Softbank chief executive officer Masayoshi Son has confirmed a deal to sell the company's stake in Flipkart to Walmart, reports Associated Press
Tokyo: The head of Japanese technology company SoftBank Group Corp. said Wednesday it has reached an agreement to sell its stake in Indian e-commerce company Flipkart to Walmart.
Softbank founder and CEO Masayoshi Son did not give details in confirming the deal, which has been widely anticipated. He mentioned the agreement while discussing the company’s quarterly results.
Son did say he was doubling his initial investment with the sale. An official announcement is coming soon, he said.
SoftBank also plans to give up some of its stake in US wireless company Sprint, under a $26.5 billion merger deal that will combine it with T-Mobile.
In a separate deal, already announced but awaiting US regulatory approval, SoftBank plans to give up some of its stake in US wireless company Sprint, under a $26.5 billion merger deal that will combine it with T-Mobile.
Tokyo-based SoftBank reported on Wednesday January-March its profit totaled ¥24 billion ($219 million), down from ¥580.5 billion the previous year.
Quarterly sales totaled ¥2.35 trillion ($21 billion), up 1% from ¥2.32 trillion.
SoftBank’s sprawling empire encompasses telecommunications, financial-technology, solar energy, ride-booking services and the Pepper companion robot.
Results have improved dramatically at previously money-losing Sprint.
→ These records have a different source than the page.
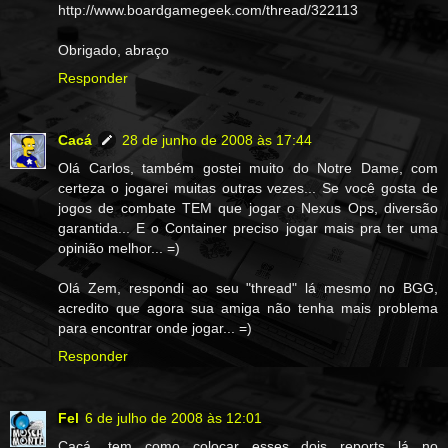
http://www.boardgamegeek.com/thread/322113
Obrigado, abraço
Responder
Cacá
28 de junho de 2008 às 17:44
Olá Carlos, também gostei muito do Notre Dame, com
certeza o jogarei muitas outras vezes... Se você gosta de
jogos de combate TEM que jogar o Nexus Ops, diversão
garantida... E o Container preciso jogar mais pra ter uma
opinião melhor... =)
Olá Zem, respondi ao seu "thread" lá mesmo no BGG,
acredito que agora sua amiga não tenha mais problema
para encontrar onde jogar... =)
Responder
Fel
6 de julho de 2008 às 12:01
Cacá, tem como colocar esses dois reports lá no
Sprint recently reported its best operating income in its company history spanning more than a century.
SoftBank, the first telecoms carrier to offer the iPhone in Japan, will continue to own 27% of the company formed by the merger of Sprint and T-Mobile. It will keep some managerial influence, although it will no longer control it.
Son said the merged entity will become a winner in the US amid an ongoing move to the next wireless technology of 5G.
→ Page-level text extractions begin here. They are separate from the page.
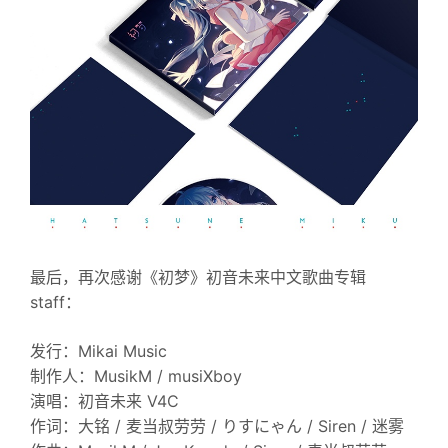
最后，再次感谢《初梦》初音未来中文歌曲专辑
staff：
发行：Mikai Music
制作人：MusikM / musiXboy
演唱：初音未来 V4C
作词：大铭 / 麦当叔劳劳 / りすにゃん / Siren / 迷雾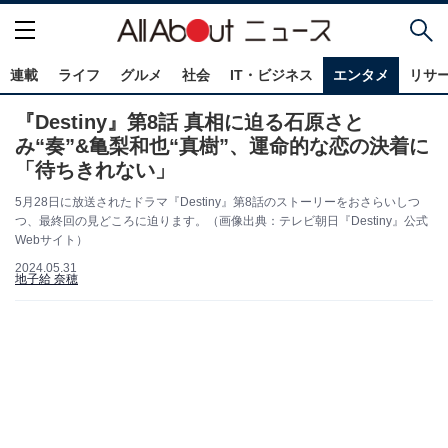
連載
ライフ
グルメ
社会
IT・ビジネス
エンタメ
リサ
『Destiny』第8話 真相に迫る石原さと
み“奏”&亀梨和也“真樹”、運命的な恋の決着に
「待ちきれない」
5月28日に放送されたドラマ『Destiny』第8話のストーリーをおさらいしつ
つ、最終回の見どころに迫ります。（画像出典：テレビ朝日『Destiny』公式
Webサイト）
2024.05.31
地子給 奈穂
Son said much of SoftBank’s recent profits are coming from the investments of its Vision Fund, set up in 2016.
He stressed his fund was banking on what was sure to be a winner in the future, and not like the old-style “zaibatsu" companies of Japan Inc.
The SoftBank Vision Fund was set up to invest in innovative companies with money from Saudi Arabia, as well as other investors like Apple.
One such company is Britain’s ARM Holdings, an innovator in the “internet of things." That investment, he said, was exemplary of SoftBank’s vision, given how widespread ARM’s chips are in mobile devices found everywhere.
“People in advanced companies are likely buying five ARM chips in their products a year," Son said.
Also as part of the Vision Fund moves, Son announced earlier this year a $200 billion solar power project in Saudi Arabia, which he described as “the world’s biggest solar power generation."
That also illustrates a vision, he said, noting that most of the dozens of nuclear reactors in Japan are still offline after the 2011 nuclear disaster in Fukushima, northeastern Japan, because of beefed up safety standards and lingering public fears.
Son said the swings in SoftBank’s overall annual profit came from a one-time perk related to Alibaba, a Chinese e-commerce company, which had inflated earnings the previous year, and a one-time derivative accounting-related loss this year.
In its operations, outside such one-time blips, Alibaba was booming, he said.